The main contributor is footwear, particularly ill-fitting shoes with inadequate toe-box room and tight stockings that apply pressure to the top or side of the foot. Other factors may include the damp atmosphere of enclosed shoes, which soften the nail-plate and cause swelling on the epidermal keratin (eventually increasing the convex arch permanently), genetics, trauma and disease. Improper cutting of the nail may cause the nail to cut into the side-fold skin from growth and impact, whether or not the nail is truly "ingrown".
The treatment of an ingrown toenail partly depends on its severity.
Mild to moderate cases are often treated conservatively with warm water and epsom salt soaks and antibacterial ointment. If conservative treatment of a minor ingrown toenail does not succeed, or if the ingrown toenail is severe, surgical treatment may be required.

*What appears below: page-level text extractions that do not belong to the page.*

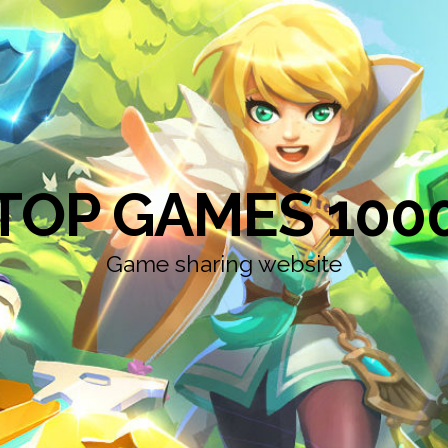
TOP GAMES 100
Game sharing website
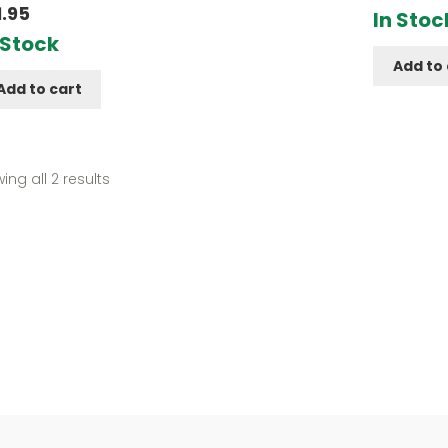
d
5.00
1.95
In Stoc
f 5
 Stock
Add to 
Add to cart
Sorted
ing all 2 results
by
popularity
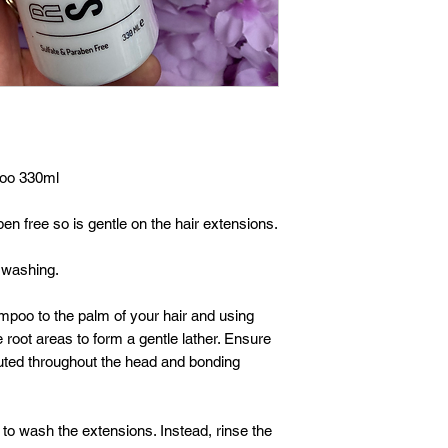
poo 330ml
n free so is gentle on the hair extensions.
 washing.
mpoo to the palm of your hair and using
 root areas to form a gentle lather. Ensure
uted throughout the head and bonding
o wash the extensions. Instead, rinse the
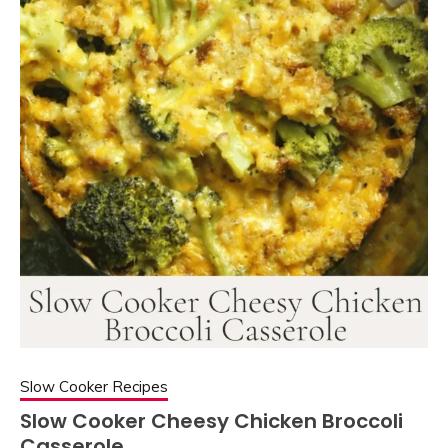
Slow Cooker Recipes
Slow Cooker Cheesy Chicken Broccoli
Casserole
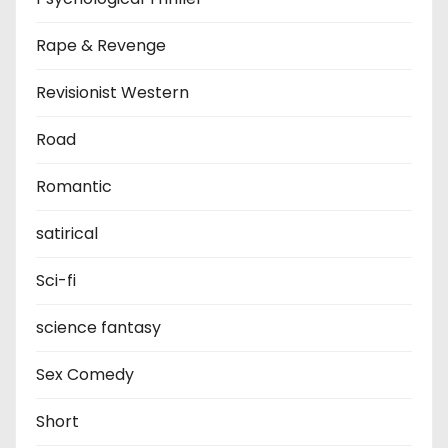
Rape & Revenge
Revisionist Western
Road
Romantic
satirical
Sci-fi
science fantasy
Sex Comedy
Short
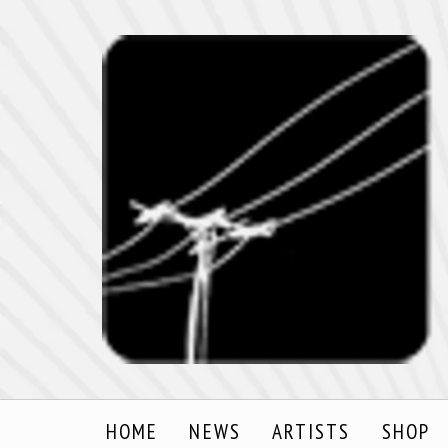
HOME
NEWS
ARTISTS
SHOP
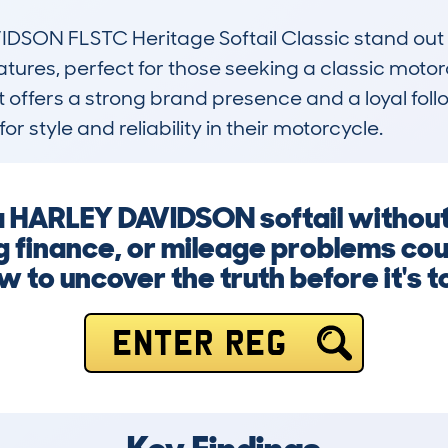
N FLSTC Heritage Softail Classic stand out is i
tures, perfect for those seeking a classic motor
t offers a strong brand presence and a loyal foll
for style and reliability in their motorcycle.
 a HARLEY DAVIDSON softail withou
finance, or mileage problems coul
w to uncover the truth before it's to
ENTER REG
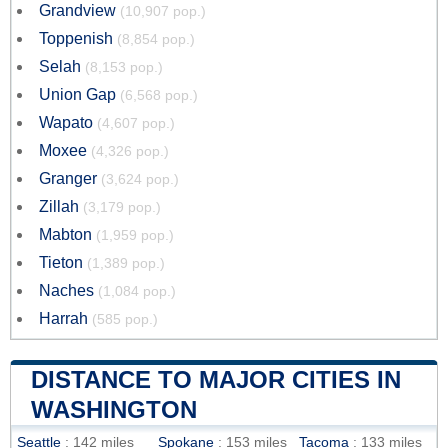
Grandview
(10,907 pop.)
Toppenish
(8,854 pop.)
Selah
(8,153 pop.)
Union Gap
(6,568 pop.)
Wapato
(4,607 pop.)
Moxee
(4,326 pop.)
Granger
(3,624 pop.)
Zillah
(3,179 pop.)
Mabton
(1,959 pop.)
Tieton
(1,389 pop.)
Naches
(1,084 pop.)
Harrah
(585 pop.)
DISTANCE TO MAJOR CITIES IN
WASHINGTON
Seattle
: 142 miles
Spokane
: 153 miles
Tacoma
: 133 miles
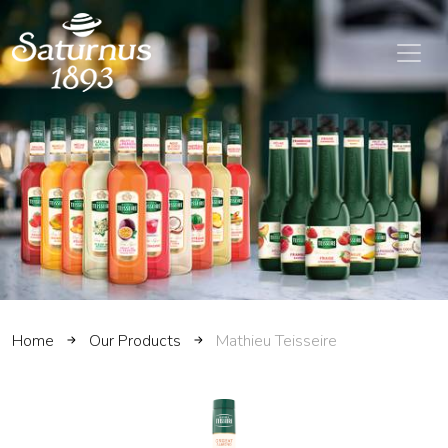
SKIP TO MAIN CONTENT
Home
Our Products
Mathieu Teisseire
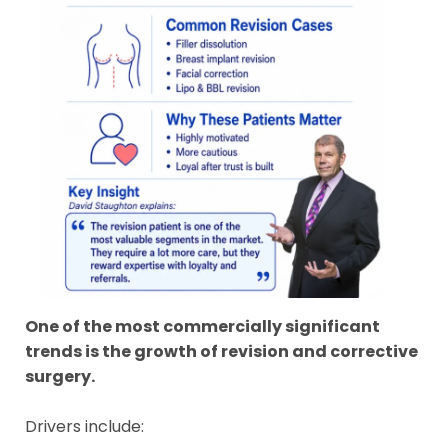
One of the most commercially significant
trends is the growth of revision and corrective
surgery.
Drivers include:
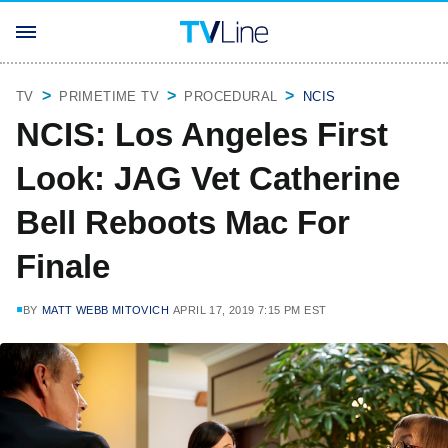
TV
PRIMETIME TV
PROCEDURAL
NCIS
NCIS: Los Angeles First
Look: JAG Vet Catherine
Bell Reboots Mac For
Finale
BY
MATT WEBB MITOVICH
APRIL 17, 2019 7:15 PM EST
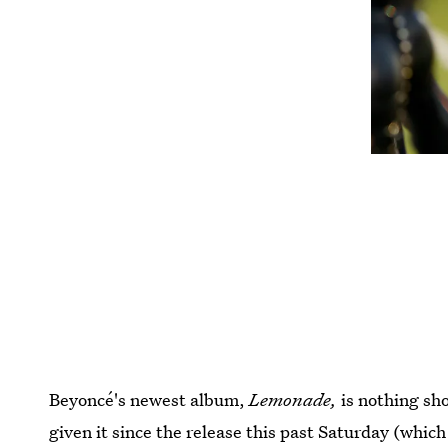
Beyoncé's newest album,
Lemonade,
is nothing sho
given it since the release this past Saturday (which 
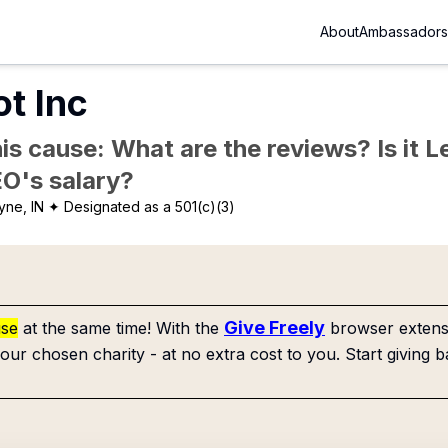
About
Ambassadors
t Inc
is cause: What are the reviews? Is it Le
EO's salary?
yne, IN
✦ Designated as a 501(c)(3)
Give Freely
use
at the same time! With the
browser extensi
our chosen charity - at no extra cost to you. Start giving b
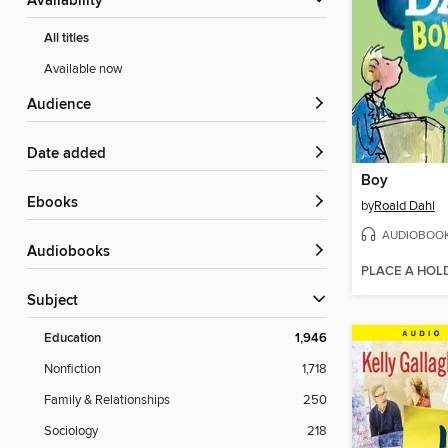
Availability
All titles
Available now
Audience
Date added
Boy
ebooks
by
Roald Dahl
AUDIOBOO
Audiobooks
PLACE A HOL
Subject
Education
1,946
Nonfiction
1,718
Family & Relationships
250
Sociology
218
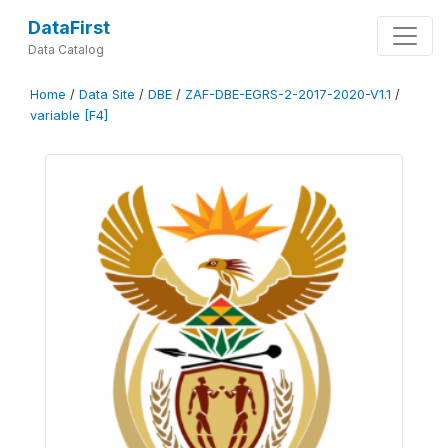
DataFirst
Data Catalog
Home
/
Data Site
/
DBE
/
ZAF-DBE-EGRS-2-2017-2020-V1.1
/
variable [F4]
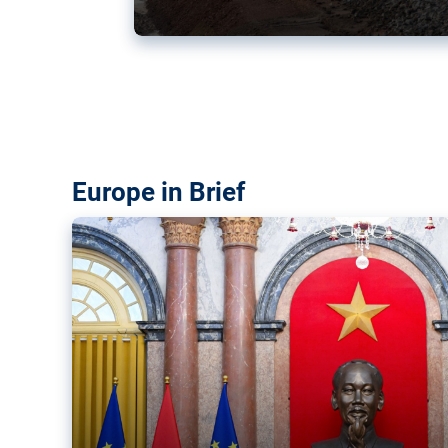
Vietnam, EU elevate ties citin
‘rules-based order’
The European Union and Vietnam already signed a fre
years ago. Amid growing geopolitical tensions, they a
ties further.
Europe in Brief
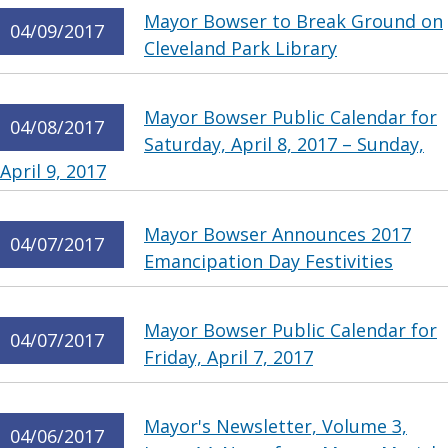
Mayor Bowser to Break Ground on
04/09/2017
Cleveland Park Library
Mayor Bowser Public Calendar for
04/08/2017
Saturday, April 8, 2017 – Sunday,
April 9, 2017
Mayor Bowser Announces 2017
04/07/2017
Emancipation Day Festivities
Mayor Bowser Public Calendar for
04/07/2017
Friday, April 7, 2017
Mayor's Newsletter, Volume 3,
04/06/2017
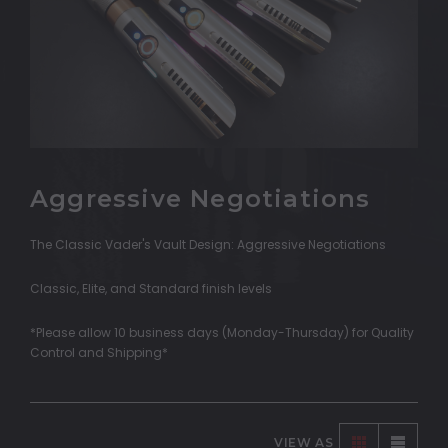
Aggressive Negotiations
The Classic Vader's Vault Design: Aggressive Negotiations
Classic, Elite, and Standard finish levels
*Please allow 10 business days (Monday-Thursday) for Quality
Control and Shipping*
VIEW AS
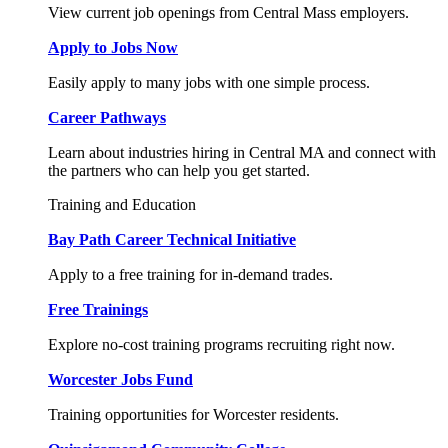
View current job openings from Central Mass employers.
Apply to Jobs Now
Easily apply to many jobs with one simple process.
Career Pathways
Learn about industries hiring in Central MA and connect with
the partners who can help you get started.
Training and Education
Bay Path Career Technical Initiative
Apply to a free training for in-demand trades.
Free Trainings
Explore no-cost training programs recruiting right now.
Worcester Jobs Fund
Training opportunities for Worcester residents.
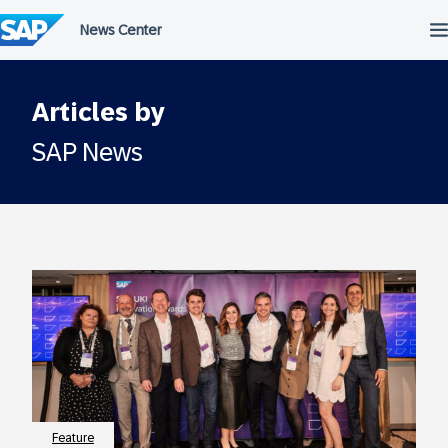
Skip
to
content
Articles by
SAP News
Feature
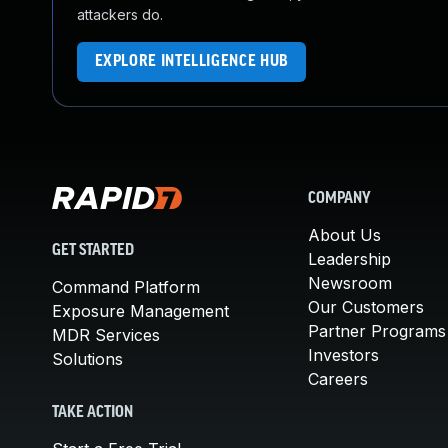
attackers do.
EXPLORE INTELLIGENCE HUB
COMPANY
About Us
GET STARTED
Leadership
Newsroom
Command Platform
Our Customers
Exposure Management
Partner Programs
MDR Services
Investors
Solutions
Careers
TAKE ACTION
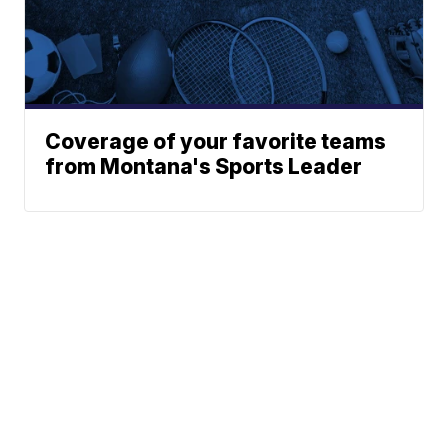
Coverage of your favorite teams
from Montana's Sports Leader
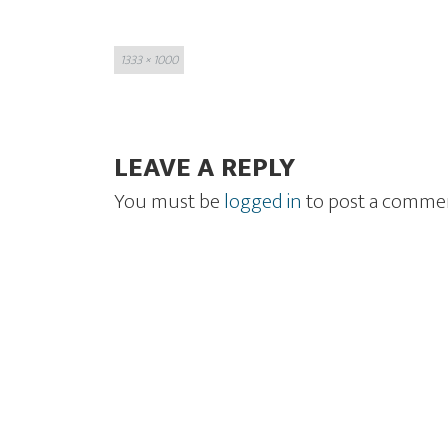
Full
1333 × 1000
size
LEAVE A REPLY
You must be
logged in
to post a comme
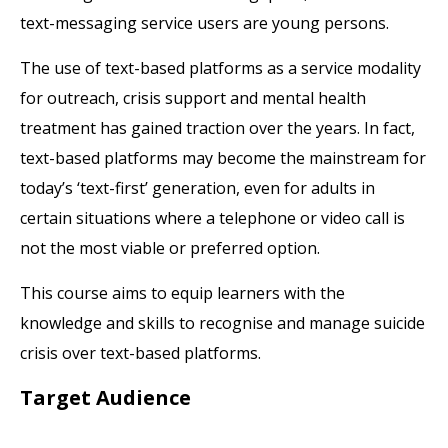
text-messaging service users are young persons.
The use of text-based platforms as a service modality
for outreach, crisis support and mental health
treatment has gained traction over the years. In fact,
text-based platforms may become the mainstream for
today’s ‘text-first’ generation, even for adults in
certain situations where a telephone or video call is
not the most viable or preferred option.
This course aims to equip learners with the
knowledge and skills to recognise and manage suicide
crisis over text-based platforms.
Target Audience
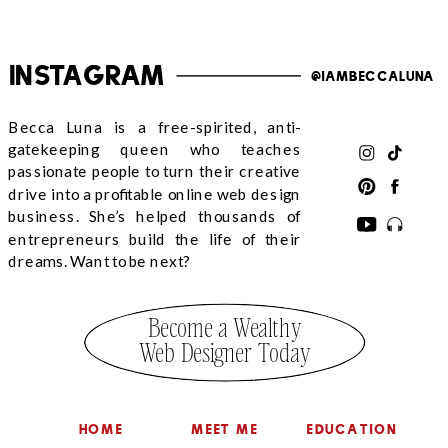
Instagram
@iambeccaluna
Becca Luna is a free-spirited, anti-
gatekeeping queen who teaches
passionate people to turn their creative
drive into a profitable online web design
business. She’s helped thousands of
entrepreneurs build the life of their
dreams. Want to be next?
Become a Wealthy
Web Designer Today
HOME
MEET ME
EDUCATION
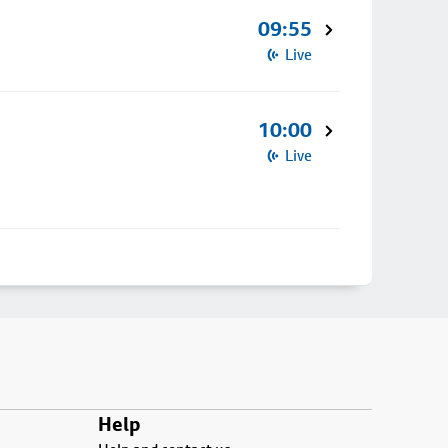
09:55
Live
10:00
Live
Help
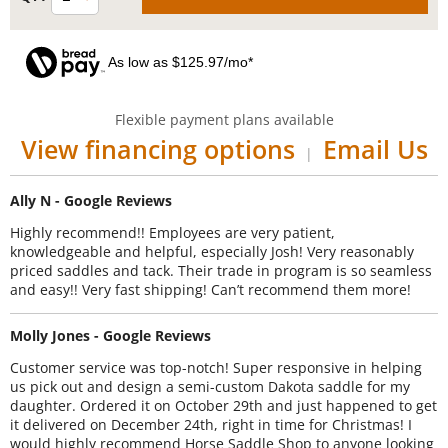
As low as $125.97/mo*
Flexible payment plans available
View financing options
Email Us
|
Ally N - Google Reviews
Highly recommend!! Employees are very patient,
knowledgeable and helpful, especially Josh! Very reasonably
priced saddles and tack. Their trade in program is so seamless
and easy!! Very fast shipping! Can’t recommend them more!
Molly Jones - Google Reviews
Customer service was top-notch! Super responsive in helping
us pick out and design a semi-custom Dakota saddle for my
daughter. Ordered it on October 29th and just happened to get
it delivered on December 24th, right in time for Christmas! I
would highly recommend Horse Saddle Shop to anyone looking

Surgical treatment for an ingrown nail is carried out by a podiatrist. This is typically an in-office procedure requiring local anesthesia and special surgical instruments. The surgical approach is the removal of the offending part of the nail plate known as a wedge resection. If the ingrown toenail recurs despite this treatment, destruction of the sides of the nail with chemicals or excision is done; this is known as a matrixectomy. Surgical treatment for ingrown nails is more effective at preventing the nail from regrowing inwards compared to non-surgical treatments.